> Requirements:
Answer these questions from the text on QQ and PP plots:
1. Which function does ggplot2 provide for QQ plots?
2. When the plot is a straight line with a different slope or intercept, what does the slope correspond to?
3. What is the simulation approach to calibrating the variability sometimes called?

> Text segment:
# # #

C QQ and PP Plots

https://homepage.divms.uiowa.edu/~luke/classes/STAT4580/qqpp.html

C.1 QQ Plot

One way to assess how well a particular theoretical model describes a data distribution is to plot data quantiles against theoretical quantiles.

Base graphics provides qqnorm, lattice has qqmath, and ggplot2 has geom_qq.

The default theoretical distribution used in these is a standard normal, but, except for qqnorm, these allow you to specify an alternative.

For a large sample from the theoretical distribution the plot should be a straight line through the origin with slope 1:

library(ggplot2)

n <- 10000
ggplot() + geom_qq(aes(sample = rnorm(n)))

If the plot is a straight line with a different slope or intercept, then the data distribution corresponds to a location-scale transformation of the theoretical distribution.

The slope is the scale and the intercept is the location:

ggplot() +
    geom_qq(aes(sample = rnorm(n, 10, 4))) +
    geom_abline(intercept = 10, slope = 4,
                color = "red", size = 1.5, alpha = 0.8)

The QQ plot can be constructed directly as a scatterplot of the sorted sample $i = 1, \dots, n$ against quantiles for

$p_i = \frac{i}{n} - \frac{1}{2n}$

p <- (1 : n) / n - 0.5 / n
y <- rnorm(n, 10, 4)
ggplot() + geom_point(aes(x = qnorm(p), y = sort(y)))

C.2 Some Examples

The histograms and density estimates for the duration variable in the geyser data set showed that the distribution is far from a normal distribution, and the normal QQ plot shows this as well:

library(MASS)
ggplot(geyser) + geom_qq(aes(sample = duration))

Except for rounding the parent heights in the Galton data seemed not too fat from normally distributed:

library(psych)
library(UsingR)

ggplot(galton) + geom_qq(aes(sample = parent))

Rounding interferes more with this visualization than with a histogram or a density plot.

Rounding is more visible with this visualization than with a histogram or a density plot.

Another Gatlton dataset available in the UsingR package with less rounding is father.son:

library(UsingR)
ggplot(father.son) + geom_qq(aes(sample = fheight))

The middle seems to be fairly straight, but the ends are somewhat wiggly.

How can you calibrate your judgment?

C.3 Calibrating the Variability

One approach is to use simulation, sometimes called a graphical bootstrap.

The nboot function will simulate R samples from a normal distribution that match a variable x on sample size, sample mean, and sample SD.

# # #

> Collected data entries:
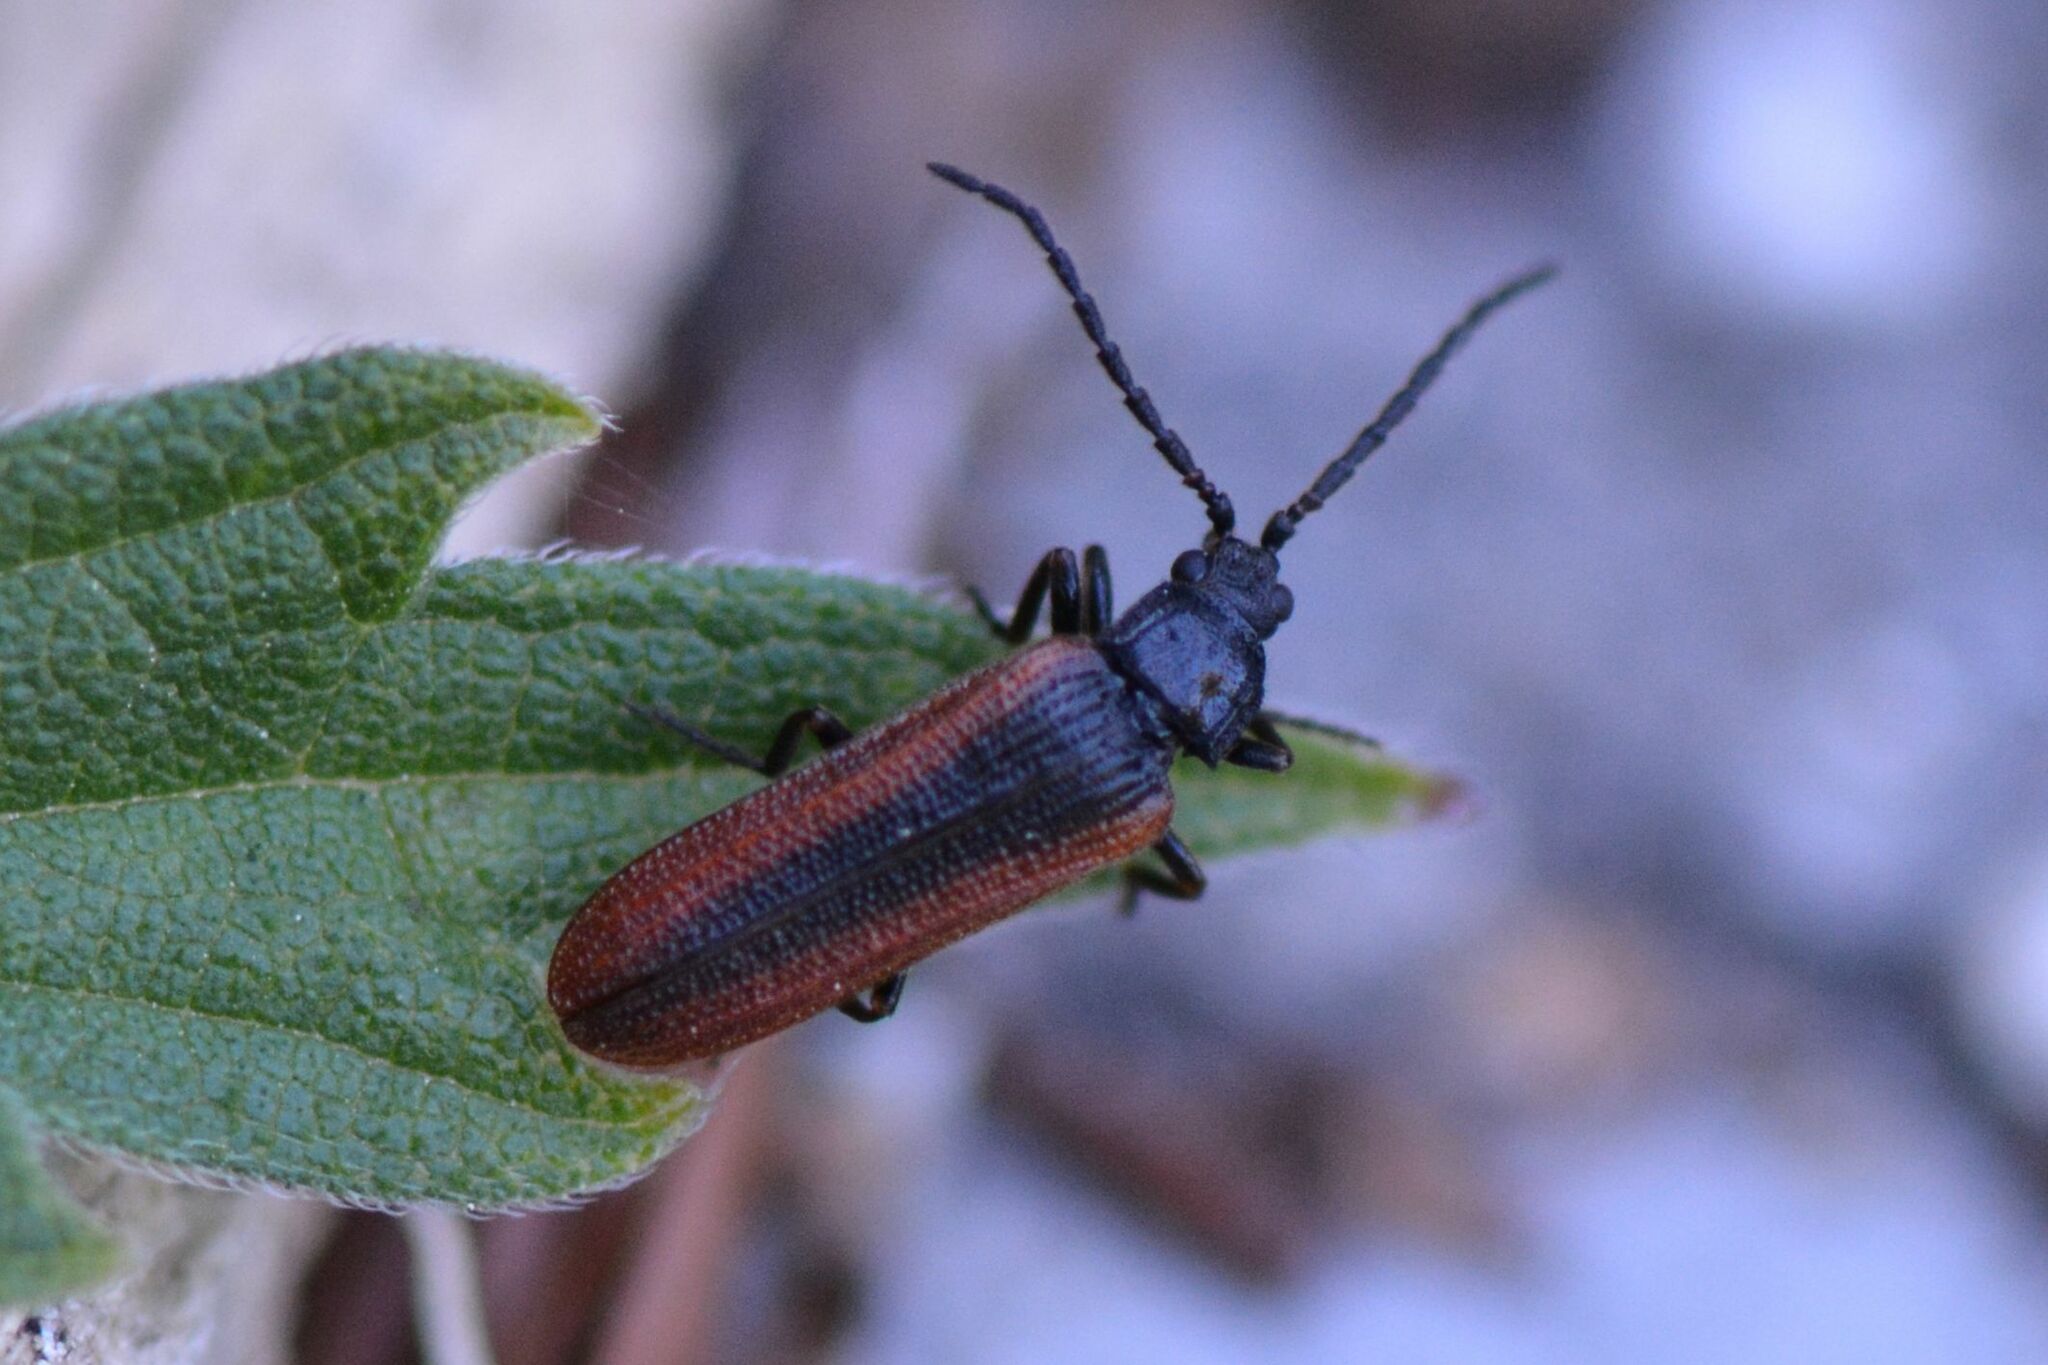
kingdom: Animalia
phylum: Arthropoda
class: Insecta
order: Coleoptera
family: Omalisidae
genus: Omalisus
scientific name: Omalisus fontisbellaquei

# # #

> Completed task:
1. geom_qq
2. The scale
3. A graphical bootstrap